A letter that this individual did not have to send but that speaks volumes. Prison officers and related grades do a brilliant job on behalf of society. They do make difference to people’s lives and help to turn them around as this letter demonstrates. It is not all negative, and for politicians to keep saying our prisons are failing is not exactly true. Our prisons, and those who work in them, are not failing − they have been failed by successive governments; constant interference to satisfy mainly the media who can be tough on crime.

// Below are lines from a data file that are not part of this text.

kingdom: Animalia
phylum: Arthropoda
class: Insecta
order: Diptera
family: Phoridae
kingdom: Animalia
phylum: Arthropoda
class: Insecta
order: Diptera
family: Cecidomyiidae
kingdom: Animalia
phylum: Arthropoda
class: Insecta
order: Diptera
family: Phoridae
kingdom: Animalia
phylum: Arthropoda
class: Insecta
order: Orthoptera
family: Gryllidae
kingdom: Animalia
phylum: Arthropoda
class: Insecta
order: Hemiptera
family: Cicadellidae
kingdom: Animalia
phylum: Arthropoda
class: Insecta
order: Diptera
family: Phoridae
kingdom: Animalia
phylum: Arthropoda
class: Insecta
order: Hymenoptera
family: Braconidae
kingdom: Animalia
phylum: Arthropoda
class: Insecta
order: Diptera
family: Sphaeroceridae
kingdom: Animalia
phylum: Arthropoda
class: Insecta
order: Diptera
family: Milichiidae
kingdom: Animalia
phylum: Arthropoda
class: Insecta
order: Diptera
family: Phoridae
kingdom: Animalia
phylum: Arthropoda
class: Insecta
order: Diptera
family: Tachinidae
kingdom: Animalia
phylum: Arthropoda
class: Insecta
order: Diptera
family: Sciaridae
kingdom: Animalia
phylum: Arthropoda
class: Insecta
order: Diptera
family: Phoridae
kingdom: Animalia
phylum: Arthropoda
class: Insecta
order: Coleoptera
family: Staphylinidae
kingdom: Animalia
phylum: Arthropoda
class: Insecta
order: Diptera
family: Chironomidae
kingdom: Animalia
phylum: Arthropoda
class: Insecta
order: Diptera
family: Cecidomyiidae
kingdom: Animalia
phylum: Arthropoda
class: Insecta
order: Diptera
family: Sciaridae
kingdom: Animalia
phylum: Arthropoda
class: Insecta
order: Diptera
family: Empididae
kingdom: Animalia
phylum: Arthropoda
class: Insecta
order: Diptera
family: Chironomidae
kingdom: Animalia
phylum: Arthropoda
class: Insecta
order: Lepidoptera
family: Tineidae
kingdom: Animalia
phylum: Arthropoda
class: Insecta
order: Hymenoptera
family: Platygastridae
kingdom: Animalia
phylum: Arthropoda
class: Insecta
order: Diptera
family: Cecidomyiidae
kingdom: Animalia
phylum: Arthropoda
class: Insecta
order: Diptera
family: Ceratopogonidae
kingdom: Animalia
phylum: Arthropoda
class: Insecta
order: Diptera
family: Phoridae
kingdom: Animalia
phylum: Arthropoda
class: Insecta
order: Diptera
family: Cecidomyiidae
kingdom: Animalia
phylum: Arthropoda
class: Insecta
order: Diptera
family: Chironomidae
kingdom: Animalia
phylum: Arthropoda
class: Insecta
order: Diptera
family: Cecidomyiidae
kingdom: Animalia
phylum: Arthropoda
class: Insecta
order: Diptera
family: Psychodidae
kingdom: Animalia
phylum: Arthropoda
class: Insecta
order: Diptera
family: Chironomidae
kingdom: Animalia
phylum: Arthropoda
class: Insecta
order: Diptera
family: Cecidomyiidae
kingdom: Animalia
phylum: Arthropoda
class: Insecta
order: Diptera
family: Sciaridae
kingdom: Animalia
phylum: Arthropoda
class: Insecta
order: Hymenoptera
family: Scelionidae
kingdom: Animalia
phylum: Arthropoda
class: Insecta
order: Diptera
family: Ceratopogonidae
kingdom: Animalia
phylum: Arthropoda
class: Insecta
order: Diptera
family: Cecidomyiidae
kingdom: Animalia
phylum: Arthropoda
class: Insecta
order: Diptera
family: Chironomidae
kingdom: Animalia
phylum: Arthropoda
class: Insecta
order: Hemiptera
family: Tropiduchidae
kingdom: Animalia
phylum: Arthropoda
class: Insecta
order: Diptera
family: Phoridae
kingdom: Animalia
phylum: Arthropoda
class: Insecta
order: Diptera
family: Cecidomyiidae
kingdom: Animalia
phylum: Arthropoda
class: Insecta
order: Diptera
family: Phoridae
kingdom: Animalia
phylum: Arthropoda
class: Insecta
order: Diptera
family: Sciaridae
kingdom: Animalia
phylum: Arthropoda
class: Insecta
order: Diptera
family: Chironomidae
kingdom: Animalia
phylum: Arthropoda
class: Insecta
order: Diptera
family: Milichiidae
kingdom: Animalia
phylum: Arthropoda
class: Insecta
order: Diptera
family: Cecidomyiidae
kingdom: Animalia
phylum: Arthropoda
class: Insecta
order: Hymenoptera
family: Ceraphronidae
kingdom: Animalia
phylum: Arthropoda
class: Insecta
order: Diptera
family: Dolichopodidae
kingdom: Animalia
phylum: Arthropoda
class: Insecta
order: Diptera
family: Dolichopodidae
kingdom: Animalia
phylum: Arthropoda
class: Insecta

Disgraceful newspaper article

Whilst I am referring to the media there was a downmarket newspaper that ran a story that belittled professional prison officers. A newspaper that belongs to the Murdoch empire, which I would encourage the membership not to buy and follow the lead of the citizens of Liverpool. They suggested that “guards” fled and then went on to say “warders” were terrified and ran away and riot police restored order. In fact, they were wrong on every count in the disgraceful article.

Firstly, there is no such thing as ‘warders’ that terminology went out in the 1920s when it was recognised that the role of prison staff was much more professionalised and the term ‘prison officer’ was brought in.

There is no such employment in the Prison Service for ‘guards’ and the riot police that he referred to was in actual fact, prison officers restoring order in a professional manner that we do so often these days.

I don’t expect to get an apology from that newspaper who openly supports the Conservative Government. By writing in that manner, they are attempting to smear hardworking prison officers and belittle them by using such outdated language that does not reflect the professionalism of the job that our members do.

Challenges

As yet, I have never heard the employer, or indeed the Secretary of State, condemn when we are referred to as guards, warders, screws etc. We will scrutinise everything in the White Paper on reform. We will hold our respective employers and the Secretary of State accountable when our health and safety is placed in jeopardy with policy designed to do so. We will continue to do the job to a high standard, as is common practise, even against the backdrop of these vicious budget cuts that are responsible for the crisis the service finds itself in.

Going into 2017, we will face many more challenges, which I believe, united, we can come out of the long, dark tunnel that we have been submerged in.

I hope all POA members and their families remain safe and that you all have a healthy and prosperous 2017.